The emotionality of colour – how it makes you feel in a room – intrigued me, so I followed up on my bold choices with Sharon Grech, the colour and marketing manager for Benjamin Moore paints in Canada. She says nature is a big influencer, and the many greens in my kitchen – chosen to match the big AGA cooker I had shipped over from England – draw on this “naturally balanced and grounded hue that so many of us are drawn to right now, as it can be restful, nurturing, yet also invigorating.” All greens go together, and, as nature’s background tone, it also goes with most other colours.

You have to choose hues that flow from room to room with “harmony and colour flow.” In analyzing my choices, Grech says they work together because they all have the same depth of tone. For the living room and back hall, she says Citrine, a deep golden mustard, is “cheerful,” but “it can also be meditative – in so many cultures it is symbolic of the sun, life-giving and energizing, ultimate warmth.”

The Bold & The Beautiful
The downstairs is painted in a Clue colour scheme. Living room in Citrine (golden mustard) and Aplomb (plum); vintage Mennonite rug, The Find Sisters. Photo: Stacey Brandford

 

I chose Pale Moon for one bedroom, and Lavender Ice for the front bedroom that faces south, which is a counterpoint to the deep plum in the library. Grech says purple is a “love or hate” colour – one of the more divisive shades on the wheel – and a dichotomy of warm red and cool blue opposites. It is also a spiritual colour. I’m a love-it person.

 

The Bold & The Beautiful
This primary bedroom needed a stronger pastel to stand up to the south-facing light. Lavender Ice (and all paint mentioned throughout) from Benjamin Moore; painting by Sasha Rogers. Photo: Stacey Brandford

 

The big splurge on the farmhouse project was the $8,000 I spent on wallpaper, which is making a comeback with the swing toward exuberance in interiors. I had been stalking a new Canadian wallpaper art company,Fine & Dandy Co., as its grand, contiguous murals started appearing in decor magazines. 
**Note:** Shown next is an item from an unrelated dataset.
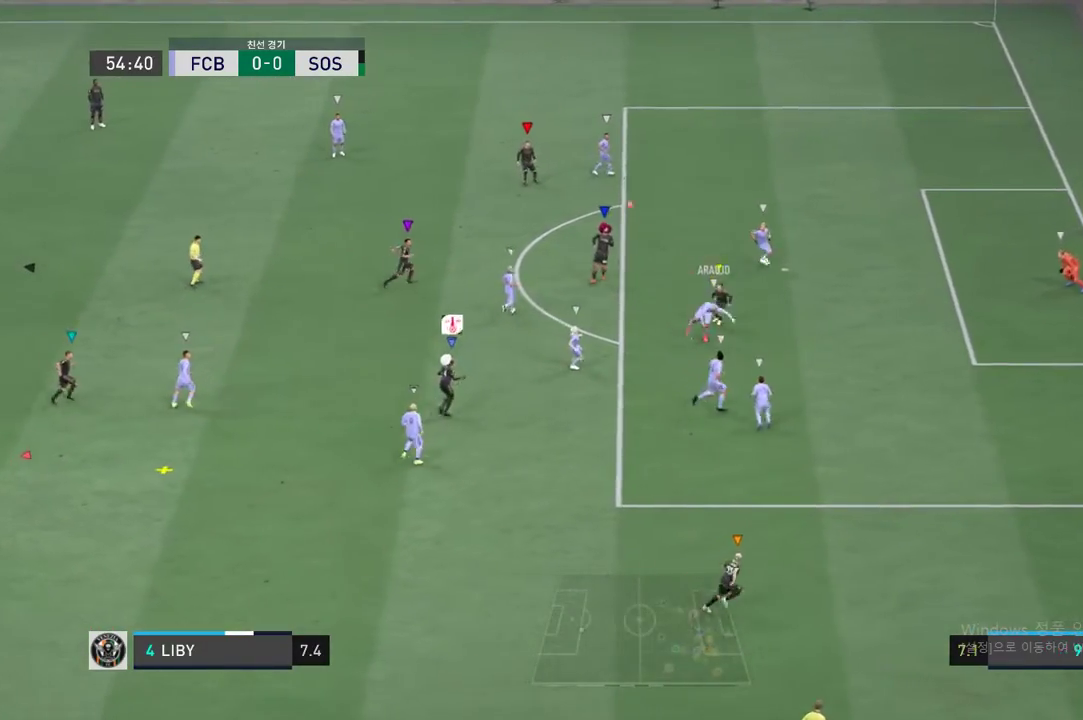
{"buttons": [], "events": []}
The farmhouse bathroom takes on a British country home vibe with bold wallpaper. Areana Peacock wallpaper (this page and opposite) by Rifle Paper Company. Vintage portrait, Chateau High Low. Photo: Stacey Brandford

 

Their wallpaper blew up as COVID-19 was spreading, when people were spending more time indoors reinventing their homes. Interest peaked in their “interactive, immersive, grand and lofty” wall coverings, says Carla Morano, Fine & Dandy Co. co-founder and chief of marketing. Colour and pattern “are a good snapshot of social temperature. People want to feel joy and happiness in their home.”
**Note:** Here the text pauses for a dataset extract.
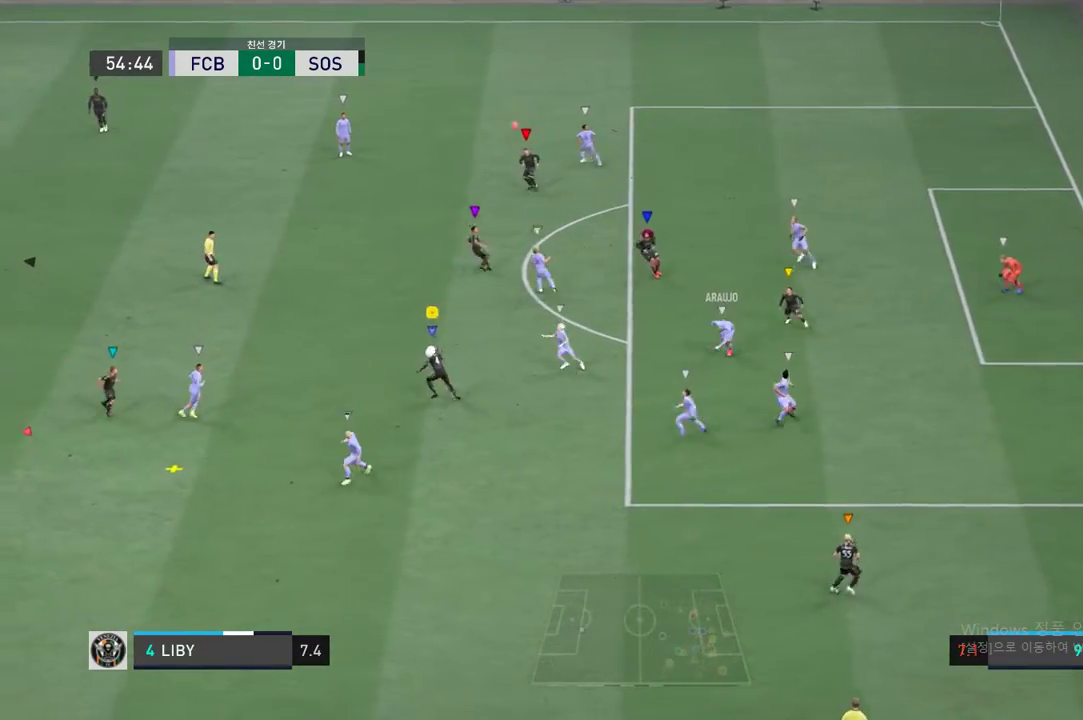
{"buttons": [], "events": []}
You can see the company’s work in Toronto’s Darling Mansion, the Chloe Hotel in New Orleans and Guild House Hotel in Philadelphia, but recently Fine & Dandy scooped the ultimate dream job. “We installed a complete mural wrap at the Falconer’s Cottage in Versailles,” says chief creative officer Shelley Weinreb, referring to the French palace built in the 17th century by Louis XIV.  

For my large, square dining room, which is very dim, I doubled down on drama with a mural from the company’s Imaginarium collection: a dark, dream-like forest scene that brings the woods surrounding our farmhouse inside. I’ve never been so nervous placing an order, but the effect is otherworldly and transporting. 

The Bold & The Beautiful
The full-surround mural in the large dining room: Imaginarium by Fine & Dandy Co. ; table from Midcentury Modern Toronto; Egyptian pressed brass pendant, The Door Store. Photo: Stacey Brandford

 

Trends notwithstanding, interior design is all about rejoicing in your personal expression and individual style, which will speak to boomers, a generation of nonconformists who questioned the status quo. What is cool now is being yourself, in your own home. 

A version this article appeared in the Aug/Sept 2023 issue with the headline ‘The Bold & The Beautiful’, p. 74.